If you take seven bloodied murderers, four male and three female, and put them in a room together right after they have plotted and killed the town “devil” – a man who was a murderer and worse himself – one would think this set-up would yield interesting results, at the very least.
Yet, at the Rattlestick Playwrights Theater down in the Village, where Massacre (Sing to Your Children) by playwright Jose Rivera is playing, this is not the case.
Panama (Jojo Gonzalez), Erik (Adrian Martinez), Hector (Brendan Averett), Lila (Sona Tatoyan), Eliseo (William Jackson Harper), Janis (Jolly Abraham), and Vivy (Dana Eskelson) enter a room in a deserted slaughterhouse. They are covered in blood, masked, disheveled, dirty and euphoric from their kill. There is the requisite blaring techno music, though these are not juvenile delinquents, they are upstanding members of the community: teacher, auto mechanic, filmmaker, bartender, etc…. What happens, in no particular order, is the following: one vomits, some brag, blame is levied, they all dance, drink, fight, a shower is taken by a female cast member, and there is a little psychological analysis. In a bit of foreshadowing, a few become paranoid as to whether Joe (Anatol Yusef) is really dead. There is little to no humor to the proceedings. It is, in short, banal.
None of the characters were distinctive enough to stand out, but the actors were not to blame, and did what they could with the overwrought dialogue. Interestingly, the most compelling character was Joe (a.k.a. the devil), who is offstage for all of Act 1 and only referred to; in Act II, he gets center stage, as it were. This does not enliven the proceedings, as there is much talk and little action.

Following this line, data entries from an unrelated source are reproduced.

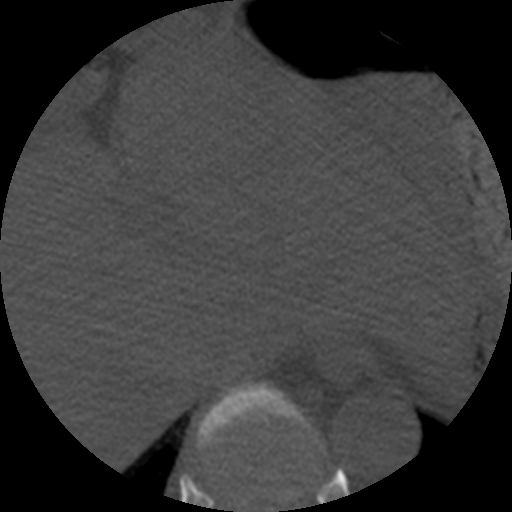
CT including the spine, one axial slice; position 277 of 508 along the scan axis; 120 kVp; bone window (W 1800 / L 400 HU); 1.25 mm slice thickness; 512 × 512 image matrix. Patient age 57 years. Case-level facts recorded for this patient, not image findings: primary cancer: prostate.
Outlined on this slice (semi-automatically segmented with operator editing):
- T10 vertebra: box from (x=196, y=382) to (x=292, y=501) px
- T9 vertebra: (x=236, y=448)–(x=319, y=508)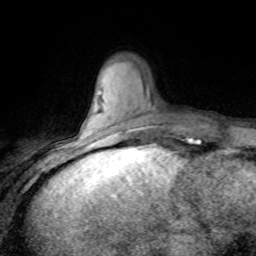
Breast MRI (dynamic contrast-enhanced), one axial slice; cropped to one breast; dynamic contrast-enhanced series, time point 2 of 8 at this slice position (early post-contrast); 1.5 T; TE 4.2 ms, TR 7.1 ms; 2 mm slice thickness; 256 × 256 image matrix, field of view 150 × 150 mm. Female patient.
Annotated regions visible in this slice (semi-automatically segmented with operator editing):
- enhancing-tissue mask used for the functional tumour volume (all voxels passing the contrast-enhancement thresholds inside the analysis volume; usually the tumour): bounding box (x1, y1, x2, y2) in pixels: (127, 126, 130, 129)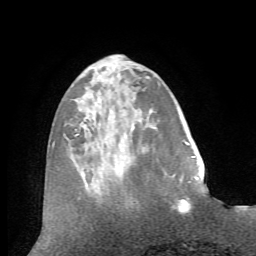
Breast MRI (dynamic contrast-enhanced), one axial slice. Position 21 of 72 along the scan axis. Cropped to one breast. Dynamic contrast-enhanced series, time point 2 of 7 at this slice position (early post-contrast). 1.5 T. TE 4.2 ms, TR 8.7 ms. 2.2 mm slice thickness. 256 × 256 image matrix. Female patient.
Annotated regions visible in this slice (semi-automatically segmented with operator editing):
- enhancing-tissue mask used for the functional tumour volume (all voxels passing the contrast-enhancement thresholds inside the analysis volume; usually the tumour): bounding box <178,177,199,206> (left, top, right, bottom; pixels)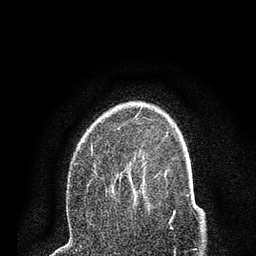
Breast MRI (dynamic contrast-enhanced), one axial slice. Position 56 of 80 along the scan axis. Cropped to one breast. Dynamic contrast-enhanced series, time point 2 of 7 at this slice position (early post-contrast). 3 T. TE 2.2 ms, TR 5.5 ms. 2 mm slice thickness. 256 × 256 image matrix, field of view 150 × 150 mm. Female patient.
Annotated regions visible in this slice (semi-automatically segmented with operator editing):
- enhancing-tissue mask used for the functional tumour volume (all voxels passing the contrast-enhancement thresholds inside the analysis volume; usually the tumour): bounding box <74,128,158,207> (left, top, right, bottom; pixels)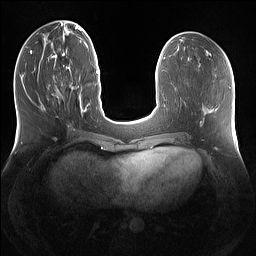
Breast MRI (dynamic contrast-enhanced), one axial slice; slice 51 of 160 in the series (ordered by position); dynamic contrast-enhanced series, time point 2 of 7 at this slice position (early post-contrast); 1.5 T; TE 1.4 ms, TR 5 ms; 1.2 mm slice thickness; 256 × 256 image matrix, field of view 360 × 360 mm. Female patient.
Outlined on this slice (semi-automatically segmented with operator editing):
- enhancing-tissue mask used for the functional tumour volume (all voxels passing the contrast-enhancement thresholds inside the analysis volume; usually the tumour): bounding box (x1, y1, x2, y2) in pixels: (61, 82, 63, 85)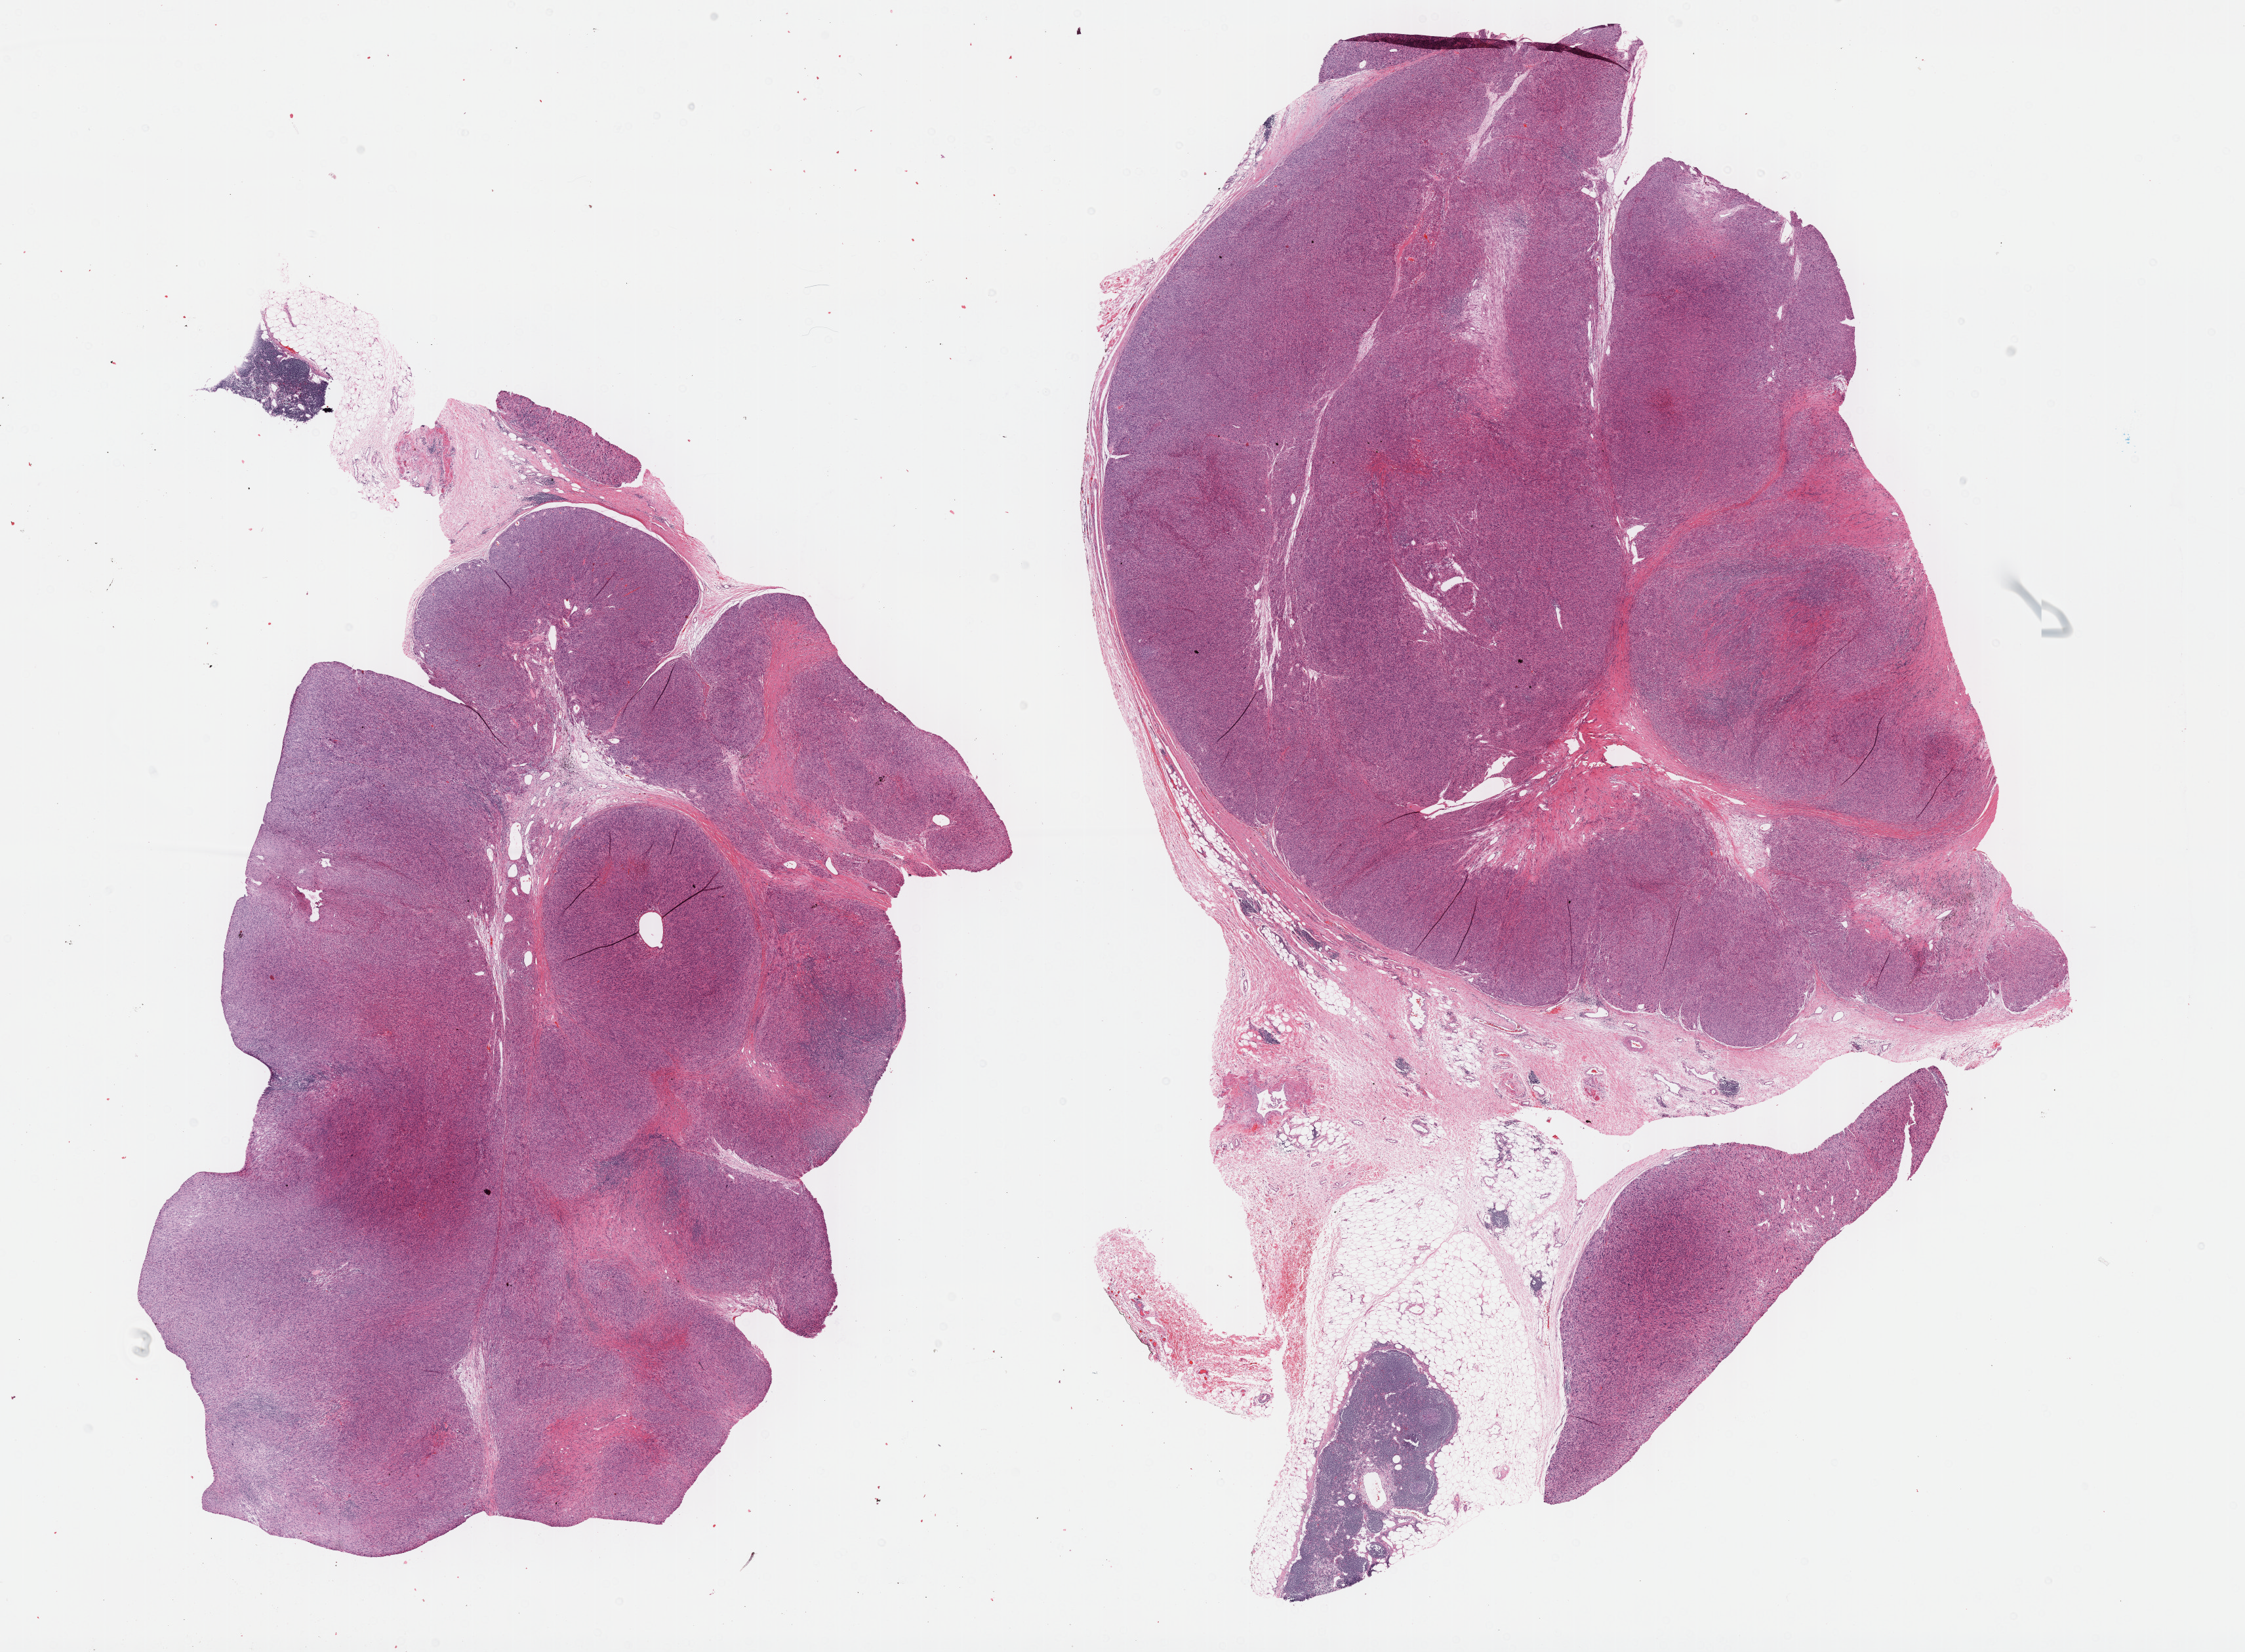
Whole-slide histology image, H&E, shown as a low-resolution overview of the whole scanned area (about 27.7 x 20.4 mm, acquisition: 40x scan). Formalin-fixed paraffin-embedded (FFPE) diagnostic section. Sample: primary tumour, retroperitoneum and peritoneum. Patient: male, age at initial diagnosis 70 years.
Pathologic diagnosis: Leiomyosarcoma, NOS (retroperitoneum).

The most glaring technical problem came at the end of Act 1: a knock on the door startles the cast and they freeze, facing the audience. To myself, I said, “Blackout, blackout, blackout.” Instead, the poor actors were left stranded onstage, waiting for what seemed an interminable length of time before having to exit out of the same door the knock came from, with lights on, including the ones signaling intermission. There has to be a more expedient way to get the actors offstage.
My companion heard Jose Rivera interviewed on the radio, saying (and I paraphrase) “Massacre” was inspired by the events of the last 10 or 20 years. That’s quite broad, and I am not sure what exactly Rivera was going for. Every person has a devil in them? Evil cannot be vanquished? And yet, in “Massacre,” Joe gets all the best stories and the best lines. He persuades those who tried to kill him to see themselves in ways they would rather not. The devil can be a charming man.